→ WORK TASK
The listing is to be printed word for word, pictures omitted.
== Segment start ==
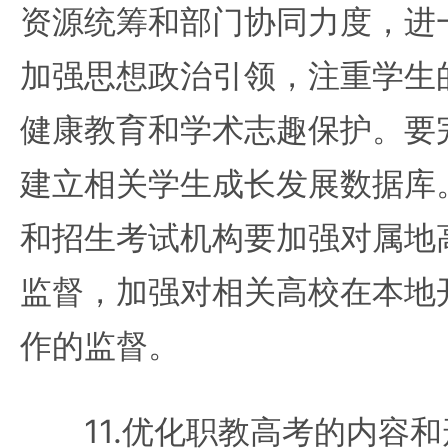
资源统筹和部门协同力度，进
加强思想政治引领，注重学生
健康教育和学术志趣保护。要
建立相关学生成长发展数据库
和招生考试机构要加强对属地
监督，加强对相关高校在本地
作的监督。
11.优化职教高考的内容和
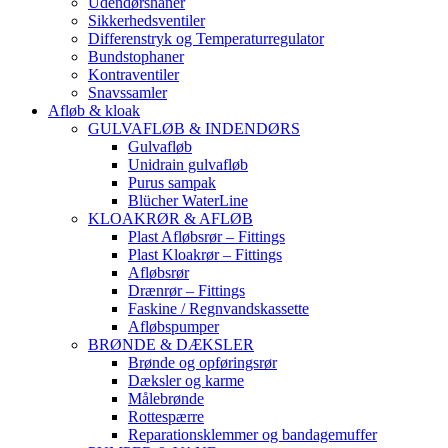
Udendørshaner
Sikkerhedsventiler
Differenstryk og Temperaturregulator
Bundstophaner
Kontraventiler
Snavssamler
Afløb & kloak
GULVAFLØB & INDENDØRS
Gulvafløb
Unidrain gulvafløb
Purus sampak
Blücher WaterLine
KLOAKRØR & AFLØB
Plast Afløbsrør – Fittings
Plast Kloakrør – Fittings
Afløbsrør
Drænrør – Fittings
Faskine / Regnvandskassette
Afløbspumper
BRØNDE & DÆKSLER
Brønde og opføringsrør
Dæksler og karme
Målebrønde
Rottespærre
Reparationsklemmer og bandagemuffer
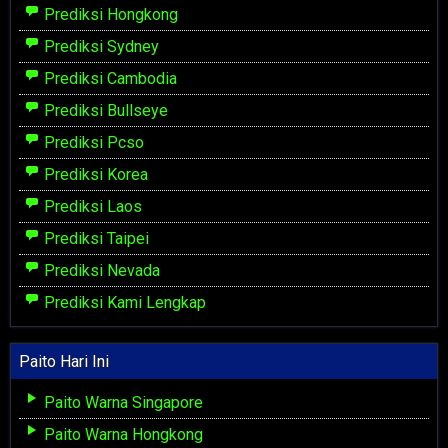
Prediksi Hongkong
Prediksi Sydney
Prediksi Cambodia
Prediksi Bullseye
Prediksi Pcso
Prediksi Korea
Prediksi Laos
Prediksi Taipei
Prediksi Nevada
Prediksi Kami Lengkap
Paito Hari Ini
Paito Warna Singapore
Paito Warna Hongkong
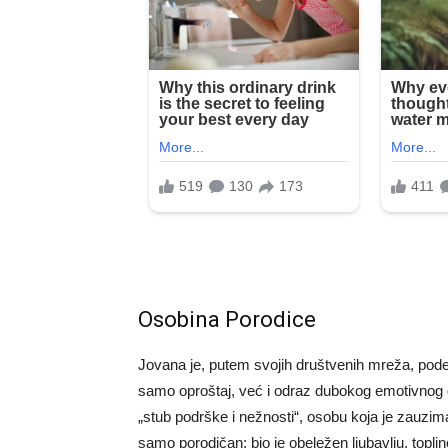
Osobina Porodice
Jovana je, putem svojih društvenih mreža, podeli
samo oproštaj, već i odraz dubokog emotivnog o
„stub podrške i nežnosti“, osobu koja je zauzi
samo porodičan; bio je obeležen ljubavlju, top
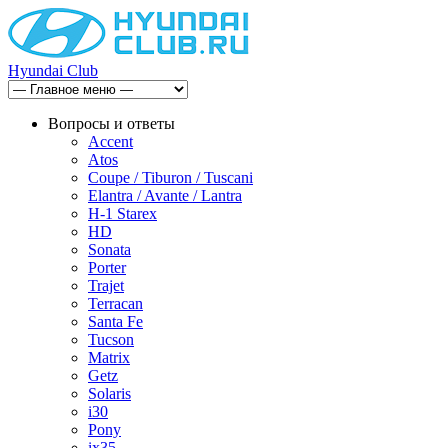
Hyundai Club
Вопросы и ответы
Accent
Atos
Coupe / Tiburon / Tuscani
Elantra / Avante / Lantra
H-1 Starex
HD
Sonata
Porter
Trajet
Terracan
Santa Fe
Tucson
Matrix
Getz
Solaris
i30
Pony
ix35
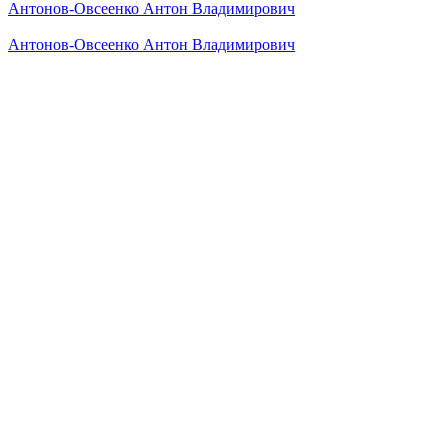
Антонов-Овсеенко Антон Владимирович
Антонов-Овсеенко Антон Владимирович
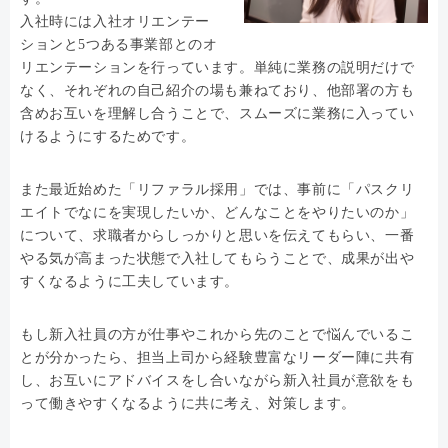
入社時には入社オリエンテー
ションと5つある事業部とのオ
リエンテーションを行っています。単純に業務の説明だけで
なく、それぞれの自己紹介の場も兼ねており、他部署の方も
含めお互いを理解し合うことで、スムーズに業務に入ってい
けるようにするためです。
また最近始めた「リファラル採用」では、事前に「パスクリ
エイトでなにを実現したいか、どんなことをやりたいのか」
について、求職者からしっかりと思いを伝えてもらい、一番
やる気が高まった状態で入社してもらうことで、成果が出や
すくなるように工夫しています。
もし新入社員の方が仕事やこれから先のことで悩んでいるこ
とが分かったら、担当上司から経験豊富なリーダー陣に共有
し、お互いにアドバイスをし合いながら新入社員が意欲をも
って働きやすくなるように共に考え、対策します。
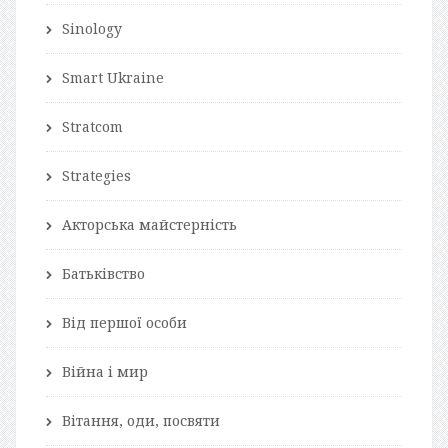
Sinology
Smart Ukraine
Stratcom
Strategies
Акторська майстерність
Батьківство
Від першої особи
Війна і мир
Вітання, оди, посвяти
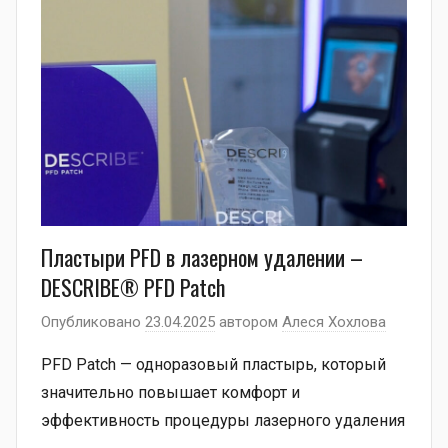
Пластыри PFD в лазерном удалении –
DESCRIBE® PFD Patch
Опубликовано
23.04.2025
автором
Алеся Хохлова
PFD Patch — одноразовый пластырь, который
значительно повышает комфорт и
эффективность процедуры лазерного удаления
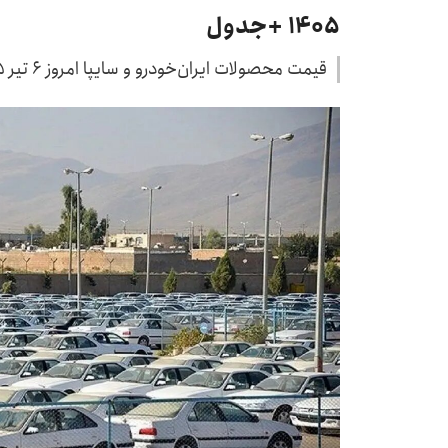
۱۴۰۵ +جدول
قیمت محصولات ایران‌خودرو و سایپا امروز ۶ تیر ۱۴۰۵ از سوی بنگاه‌های معاملاتی اعلام شد.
== Segment end ==
→ SOLVED PROBLEM
资源统筹和部门协同力度，进
加强思想政治引领，注重学生
健康教育和学术志趣保护。要
建立相关学生成长发展数据库
和招生考试机构要加强对属地
监督，加强对相关高校在本地
作的监督。
11.优化职教高考的内容和
Udendørshaner
Sikkerhedsventiler
Differenstryk og Temperaturregulator
Bundstophaner
Kontraventiler
Snavssamler
Afløb & kloak
GULVAFLØB & INDENDØRS
Gulvafløb
Unidrain gulvafløb
Purus sampak
Blücher WaterLine
KLOAKRØR & AFLØB
Plast Afløbsrør – Fittings
Plast Kloakrør – Fittings
Afløbsrør
Drænrør – Fittings
Faskine / Regnvandskassette
Afløbspumper
BRØNDE & DÆKSLER
Brønde og opføringsrør
Dæksler og karme
Målebrønde
Rottespærre
Reparationsklemmer og bandagemuffer
Prediksi Hongkong
Prediksi Sydney
Prediksi Cambodia
Prediksi Bullseye
Prediksi Pcso
Prediksi Korea
Prediksi Laos
Prediksi Taipei
Prediksi Nevada
Prediksi Kami Lengkap
Paito Hari Ini
Paito Warna Singapore
Paito Warna Hongkong
Osobina Porodice
Jovana je, putem svojih društvenih mreža, podeli
samo oproštaj, već i odraz dubokog emotivnog o
„stub podrške i nežnosti“, osobu koja je zauzi
samo porodičan; bio je obeležen ljubavlju, top
Hyundai Club
Вопросы и ответы
Accent
Atos
Coupe / Tiburon / Tuscani
Elantra / Avante / Lantra
H-1 Starex
HD
Sonata
Porter
Trajet
Terracan
Santa Fe
Tucson
Matrix
Getz
Solaris
i30
Pony
ix35
Антонов-Овсеенко Антон Владимирович
Антонов-Овсеенко Антон Владимирович
入社時には入社オリエンテー
ションと5つある事業部とのオ
リエンテーションを行っています。単純に業務の説明だけで
なく、それぞれの自己紹介の場も兼ねており、他部署の方も
含めお互いを理解し合うことで、スムーズに業務に入ってい
けるようにするためです。
また最近始めた「リファラル採用」では、事前に「パスクリ
エイトでなにを実現したいか、どんなことをやりたいのか」
について、求職者からしっかりと思いを伝えてもらい、一番
やる気が高まった状態で入社してもらうことで、成果が出や
すくなるように工夫しています。
もし新入社員の方が仕事やこれから先のことで悩んでいるこ
とが分かったら、担当上司から経験豊富なリーダー陣に共有
し、お互いにアドバイスをし合いながら新入社員が意欲をも
って働きやすくなるように共に考え、対策します。
Sinology
Smart Ukraine
Stratcom
Strategies
Акторська майстерність
Батьківство
Від першої особи
Війна і мир
Вітання, оди, посвяти
Пластыри PFD в лазерном удалении –
DESCRIBE® PFD Patch
Опубликовано
23.04.2025
автором
Алеся Хохлова
PFD Patch — одноразовый пластырь, который
значительно повышает комфорт и
эффективность процедуры лазерного удаления
۱۴۰۵ +جدول
قیمت محصولات ایران‌خودرو و سایپا امروز ۶ تیر ۱۴۰۵ از سوی بنگاه‌های معاملاتی اعلام شد.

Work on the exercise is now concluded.